▶ **Given exercise**: Give everything from the start of the items down through the line containing "genus: Sisyrinchium" as a Markdown table with two columns, Number and Entry, holding each line's running number and its text, and leave out any blank lines.

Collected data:

## Start

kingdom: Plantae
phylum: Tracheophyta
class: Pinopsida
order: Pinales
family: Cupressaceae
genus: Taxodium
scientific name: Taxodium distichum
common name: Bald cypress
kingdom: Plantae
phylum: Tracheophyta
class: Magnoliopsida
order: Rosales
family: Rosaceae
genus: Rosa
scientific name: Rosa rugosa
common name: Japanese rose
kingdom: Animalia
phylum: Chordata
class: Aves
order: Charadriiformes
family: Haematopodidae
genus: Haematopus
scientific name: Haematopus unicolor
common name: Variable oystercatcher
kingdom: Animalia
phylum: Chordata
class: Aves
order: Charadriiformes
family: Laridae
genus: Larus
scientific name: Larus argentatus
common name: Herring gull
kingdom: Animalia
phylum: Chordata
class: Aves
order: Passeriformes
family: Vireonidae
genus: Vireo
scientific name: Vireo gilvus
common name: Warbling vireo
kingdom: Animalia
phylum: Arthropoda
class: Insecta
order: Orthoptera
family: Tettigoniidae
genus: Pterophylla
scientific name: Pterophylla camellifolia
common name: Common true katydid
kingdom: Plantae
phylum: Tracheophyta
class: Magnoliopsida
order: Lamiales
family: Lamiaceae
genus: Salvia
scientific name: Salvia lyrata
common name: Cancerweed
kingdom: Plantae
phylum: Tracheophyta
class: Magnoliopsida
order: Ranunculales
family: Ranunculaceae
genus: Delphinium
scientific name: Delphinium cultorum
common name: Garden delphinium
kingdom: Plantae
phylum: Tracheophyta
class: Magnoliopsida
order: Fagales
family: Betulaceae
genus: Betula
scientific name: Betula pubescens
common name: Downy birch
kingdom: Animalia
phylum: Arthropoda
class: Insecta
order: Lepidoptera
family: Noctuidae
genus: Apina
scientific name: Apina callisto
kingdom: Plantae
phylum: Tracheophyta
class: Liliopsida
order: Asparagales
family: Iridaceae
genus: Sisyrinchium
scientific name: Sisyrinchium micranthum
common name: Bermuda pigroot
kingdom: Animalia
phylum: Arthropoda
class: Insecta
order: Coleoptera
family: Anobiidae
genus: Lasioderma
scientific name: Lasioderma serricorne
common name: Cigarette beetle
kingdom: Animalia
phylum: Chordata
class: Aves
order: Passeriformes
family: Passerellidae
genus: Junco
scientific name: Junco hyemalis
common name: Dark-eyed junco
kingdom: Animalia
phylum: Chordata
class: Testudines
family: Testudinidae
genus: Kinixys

## End

▶ **Exercise answer**:
| Number | Entry |
|---|---|
| 1 | kingdom: Plantae |
| 2 | phylum: Tracheophyta |
| 3 | class: Pinopsida |
| 4 | order: Pinales |
| 5 | family: Cupressaceae |
| 6 | genus: Taxodium |
| 7 | scientific name: Taxodium distichum |
| 8 | common name: Bald cypress |
| 9 | kingdom: Plantae |
| 10 | phylum: Tracheophyta |
| 11 | class: Magnoliopsida |
| 12 | order: Rosales |
| 13 | family: Rosaceae |
| 14 | genus: Rosa |
| 15 | scientific name: Rosa rugosa |
| 16 | common name: Japanese rose |
| 17 | kingdom: Animalia |
| 18 | phylum: Chordata |
| 19 | class: Aves |
| 20 | order: Charadriiformes |
| 21 | family: Haematopodidae |
| 22 | genus: Haematopus |
| 23 | scientific name: Haematopus unicolor |
| 24 | common name: Variable oystercatcher |
| 25 | kingdom: Animalia |
| 26 | phylum: Chordata |
| 27 | class: Aves |
| 28 | order: Charadriiformes |
| 29 | family: Laridae |
| 30 | genus: Larus |
| 31 | scientific name: Larus argentatus |
| 32 | common name: Herring gull |
| 33 | kingdom: Animalia |
| 34 | phylum: Chordata |
| 35 | class: Aves |
| 36 | order: Passeriformes |
| 37 | family: Vireonidae |
| 38 | genus: Vireo |
| 39 | scientific name: Vireo gilvus |
| 40 | common name: Warbling vireo |
| 41 | kingdom: Animalia |
| 42 | phylum: Arthropoda |
| 43 | class: Insecta |
| 44 | order: Orthoptera |
| 45 | family: Tettigoniidae |
| 46 | genus: Pterophylla |
| 47 | scientific name: Pterophylla camellifolia |
| 48 | common name: Common true katydid |
| 49 | kingdom: Plantae |
| 50 | phylum: Tracheophyta |
| 51 | class: Magnoliopsida |
| 52 | order: Lamiales |
| 53 | family: Lamiaceae |
| 54 | genus: Salvia |
| 55 | scientific name: Salvia lyrata |
| 56 | common name: Cancerweed |
| 57 | kingdom: Plantae |
| 58 | phylum: Tracheophyta |
| 59 | class: Magnoliopsida |
| 60 | order: Ranunculales |
| 61 | family: Ranunculaceae |
| 62 | genus: Delphinium |
| 63 | scientific name: Delphinium cultorum |
| 64 | common name: Garden delphinium |
| 65 | kingdom: Plantae |
| 66 | phylum: Tracheophyta |
| 67 | class: Magnoliopsida |
| 68 | order: Fagales |
| 69 | family: Betulaceae |
| 70 | genus: Betula |
| 71 | scientific name: Betula pubescens |
| 72 | common name: Downy birch |
| 73 | kingdom: Animalia |
| 74 | phylum: Arthropoda |
| 75 | class: Insecta |
| 76 | order: Lepidoptera |
| 77 | family: Noctuidae |
| 78 | genus: Apina |
| 79 | scientific name: Apina callisto |
| 80 | kingdom: Plantae |
| 81 | phylum: Tracheophyta |
| 82 | class: Liliopsida |
| 83 | order: Asparagales |
| 84 | family: Iridaceae |
| 85 | genus: Sisyrinchium |